## Vector Autoregressions (VAR)

This notebook will demonstrate how to estimate a vector autoregression. These models have become extremely common in both finance and macroeconomics. They are flexible, low-cost in terms of estimating, and are designed to better help you understand the time series properties of your variables.

In [None]:
import Haver
import matplotlib.pyplot as plt
%matplotlib inline
import numpy as np
import pandas as pd
import statsmodels.api as sm
from statsmodels.tsa.api import VAR
from statsmodels.tsa.base.datetools import dates_from_str

As a reminder make sure your Haver path is set to whichever Haver database you are working with. 

In [None]:
Haver.path()

In [None]:
Haver.path('c:\DLX\dat')

In [None]:
Haver.path()

Lets query the US1PLUS Haver database for the U.S. CPI and PPI indices. Remeber to set dates=True to ensure proper indexation with pandas.

In [None]:
df=Haver.data(['pcu','pa'], 'us1plus', dates=True)



In [None]:
df=df.dropna()

In [None]:
df.head()

In [None]:
df.tail()

It is always a good idea to quickly take a look at your data.

In [None]:
fig = plt.figure(figsize=(20,12))
fig= plt.plot(df, label=['CPI', 'PPI'])
plt.xlabel("Date")
plt.ylabel("YOY % Change")
plt.title('Annual Inflation Rates for U.S. CPI and PPI')
plt.legend(['CPI','PPI'], fontsize="20")
plt.show()

We are often interested in working with inflation rather than the price level. We can take the log and then difference the data year-over-year to end up with an inflation number we are use to working with.

In [None]:
ddf = np.log(df).diff(12).dropna()

In [None]:
fig = plt.figure(figsize=(20,12))
fig= plt.plot(ddf, label=['CPI', 'PPI'])
plt.xlabel("Date")
plt.ylabel("YOY % Change")
plt.title('Annual Inflation Rates for U.S. CPI and PPI')
plt.legend(['CPI','PPI'], fontsize="20")
plt.show()

Estimating a vector autoregression is pretty simple in Python. the VAR command will create the model and the fit command will perform the estimation. 

In [None]:
model = VAR(ddf)
results = model.fit(2)
results.summary()

In [None]:
x=results.plot()

In [None]:
x=results.plot_acorr()

Lag selection in a VAR can be automated using information criteria such as AIC or BIC. You can choose the max number of lags you will allow and the information criteria of your choice. Remember that VARs use up degrees of freedom quickly so be conscious of your lag length.

In [None]:
results = model.fit(maxlags=20, ic='aic')

In [None]:
results.summary()

Vector autoregressions are widely used for forecasting.

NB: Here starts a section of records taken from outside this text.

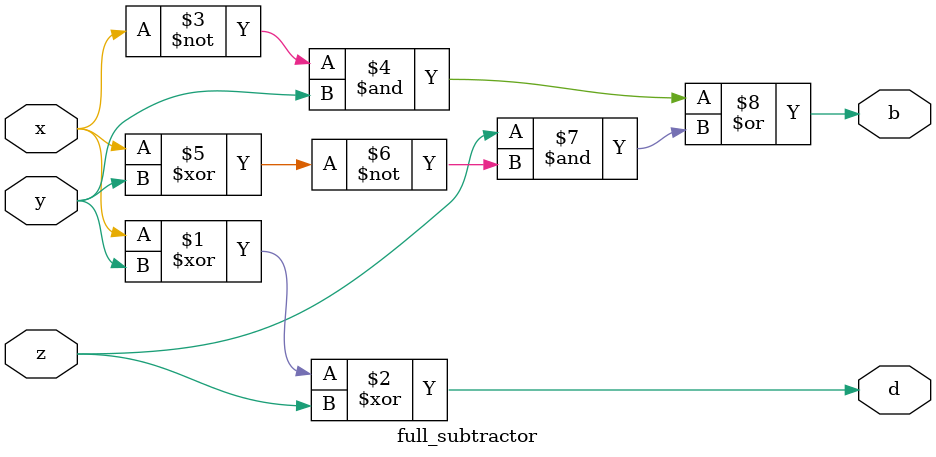
<source format=v>
`timescale 1ns / 1ps


module full_subtractor(
    input x,
    input y,
    input z,
    output d,
    output b
    );
    
    assign d = x^y^z;
    assign b = (~x&y)|(z&~(x^y));

endmodule

</source>
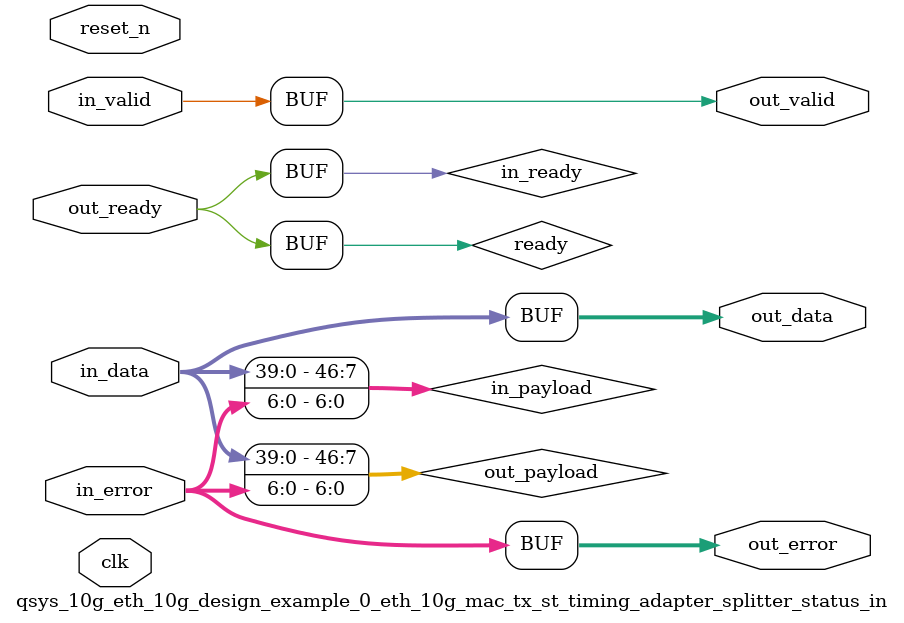
<source format=v>

`timescale 1ns / 100ps
module qsys_10g_eth_10g_design_example_0_eth_10g_mac_tx_st_timing_adapter_splitter_status_in (
    
      // Interface: clk
      input              clk,
      // Interface: reset
      input              reset_n,
      // Interface: in
      input              in_valid,
      input      [39: 0] in_data,
      input      [ 6: 0] in_error,
      // Interface: out
      output reg         out_valid,
      output reg [39: 0] out_data,
      output reg [ 6: 0] out_error,
      input              out_ready
);




   // ---------------------------------------------------------------------
   //| Signal Declarations
   // ---------------------------------------------------------------------

   reg  [46: 0] in_payload;
   reg  [46: 0] out_payload;
   reg  [ 0: 0] ready;
   reg          in_ready;
   // synthesis translate_off
   always @(negedge in_ready) begin
      $display("%m: The downstream component is backpressuring by deasserting ready, but the upstream component can't be backpressured.");
   end
   // synthesis translate_on   


   // ---------------------------------------------------------------------
   //| Payload Mapping
   // ---------------------------------------------------------------------
   always @* begin
     in_payload = {in_data,in_error};
     {out_data,out_error} = out_payload;
   end

   // ---------------------------------------------------------------------
   //| Ready & valid signals.
   // ---------------------------------------------------------------------
   always @* begin
     ready[0] = out_ready;
     out_valid = in_valid;
     out_payload = in_payload;
     in_ready = ready[0];
   end




endmodule


</source>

They have performed as well as structural equations and other types of forecasting models. 

In [None]:
lag_order= results.k_ar
forecast=results.forecast(ddf.values[-lag_order:], 12)
forecast= pd.DataFrame(forecast, columns=['CPI', 'PPI'])
forecast

In [None]:
plt.plot(forecast)

In [None]:
x=results.plot_forecast(12)

Impulse response functions allow you to shock the error term of one equation and see how that 1 standard deviation shock effects the other variables in system. It is based on the estimated coefficients from the underlying VAR model. 

In [None]:
irf = results.irf(10)

In [None]:
x=irf.plot(orth=False)

In [None]:
x=irf.plot(impulse='pa')

You can also perform an impulse response and calculate the cumulative effect of the 1 SD shock over a given set of periods.

In [None]:
x=irf.plot_cum_effects(orth=False)

Granger causality tests statistically test whether lags of one variable have any incremental explanatory power on the other variable(s). Don't let the name fool you. This is not a test of causation. 

In [None]:
granger=results.test_causality('pcu', ['pa'], kind='f')

In [None]:
print(granger)

In [None]:
granger=results.test_causality('pa', ['pcu'], kind='f')

In [None]:
print(granger)